Peskov promised retaliation to the British move, which Moscow views with "strong bewilderment." Peskov also said London had provided no proof for its accusations against Russia.
He also said that the matter won't disrupt Russia's presidential election on March 18.
The Russian campaign remains lackluster just three days before the vote. Putin is overwhelmingly expected to win another term after 18 years in power, riding in part on his argument that he must stand up to Western aggressors.
Opposition candidate and former TV star Ksenia Sobchak is holding a big rally on March 15, after breaking down in tears at the final televised debate the previous night. She was the only candidate to criticize Putin.
Lavrov reportedly referred to the British allegations against Russia as "boorish," and said they "reflect the hopeless situation the British government has found itself" in over the country's exit from the European Union.
Earlier, the Russian Foreign Ministry called Britain's accusations "completely insane."
British Prime Minister Theresa May on March 15 announced the biggest expulsion of Russian diplomats in 30 years, the suspension of planned high-level contacts with Russia, and a boycott by government officials and royal family members of the soccer World Cup that Russia is hosting in June and July.
"There is no alternative conclusion, other than that the Russian state was culpable for the attempted murder" of Sergei Skripal, 66, and his 33-year-old daughter Yulia, "and for threatening the lives of other British citizens” in the southern English city of Salisbury, May said.
Condemning the "unlawful use of force by the Russian state against the United Kingdom,” May said Britain "will freeze Russian state assets wherever we have the evidence that they may be used to threaten the life or property" of its citizens or residents.
Speaking to journalists about the incident, Macron said on March 15 that "everything leads us to believe that responsibility is in fact attributable to Russia."

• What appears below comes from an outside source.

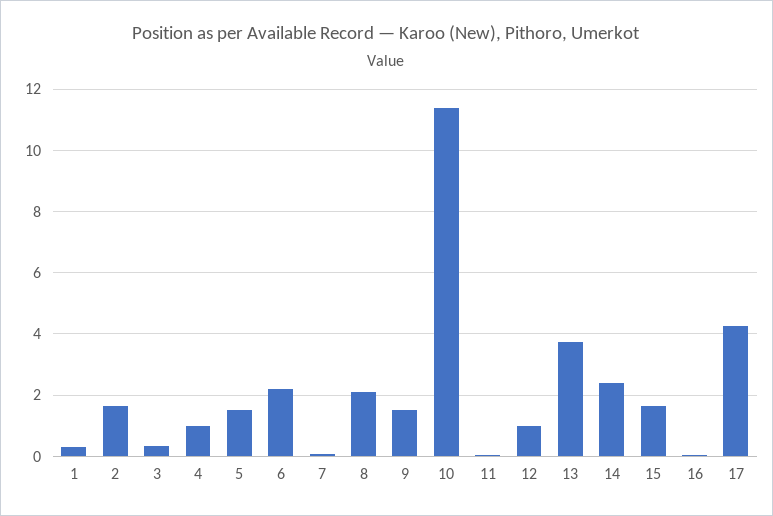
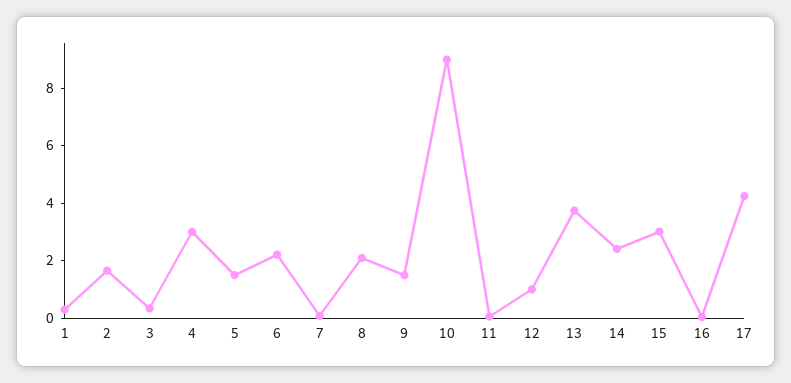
4: 1 -> 3
10: 11.4 -> 9
15: 1.6 -> 3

He said he would "announce in the coming days the measures that we intend to take."
In Brussels, Stoltenberg said the attack in Salisbury was "unacceptable. It has no place in a civilized world."
He added that Britain could count on NATO's solidarity, but said there has been no request by London to activate the alliance's mutual defense clause.

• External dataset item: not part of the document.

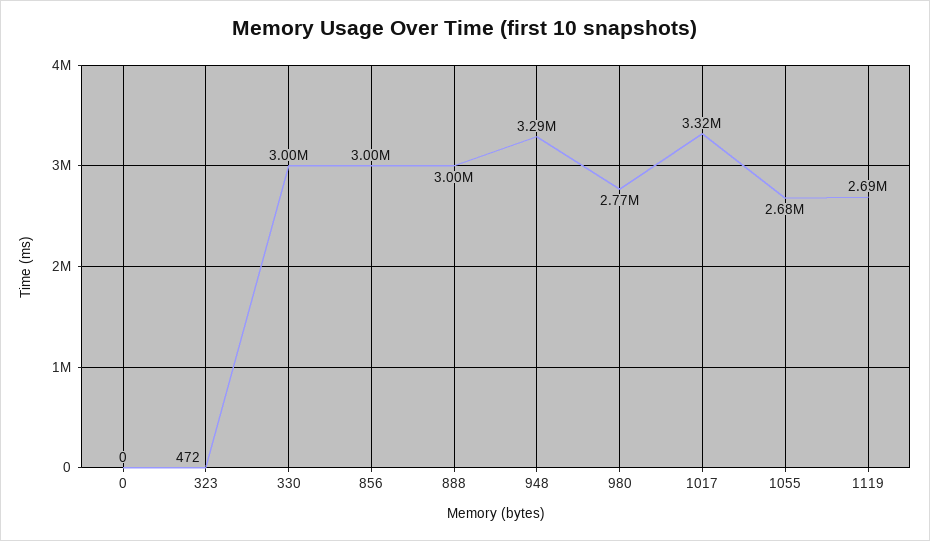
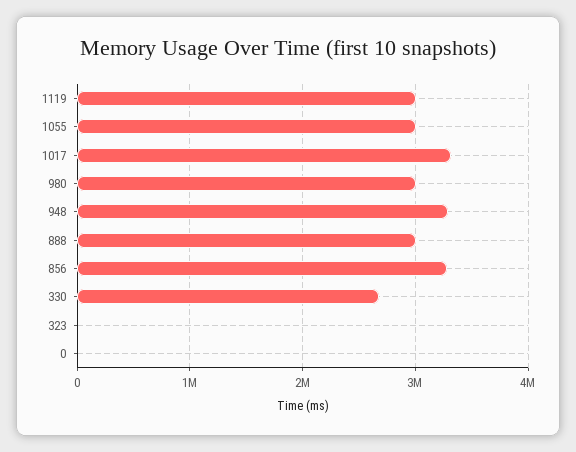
330: 3000000 -> 2700000
856: 3000000 -> 3300000
980: 2770000 -> 3000000
1055: 2680000 -> 3000000
1119: 2690000 -> 3000000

"The attack in Salisbury happened against a backdrop of a pattern we have seen over many years," the NATO chief also said.
He cited Russia’s aggression in Ukraine, its military presence in Georgia and Moldova "against these countries' will," "meddling" in the Western Balkans, "attempts to subvert democratic elections and institutions," and the "military buildup from the North of Europe to the Middle East."
Late on March 14, the White House said the United States "shares the United Kingdom's assessment that Russia is responsible for the attack" on the Skripals.
A statement said it was "working together" with allies "to ensure that this kind of abhorrent attack does not happen again," but proposed no immediate response.
Skripal, a retired Russian military intelligence colonel, was convicted by a Moscow military court in 2006 of high treason for passing secrets to Britain's Secret Intelligence Service, commonly known as MI6.
He was one of four Russian prisoners released in 2010 in exchange for 10 Russian sleeper agents detained in the United States. He later became a British citizen, British authorities said.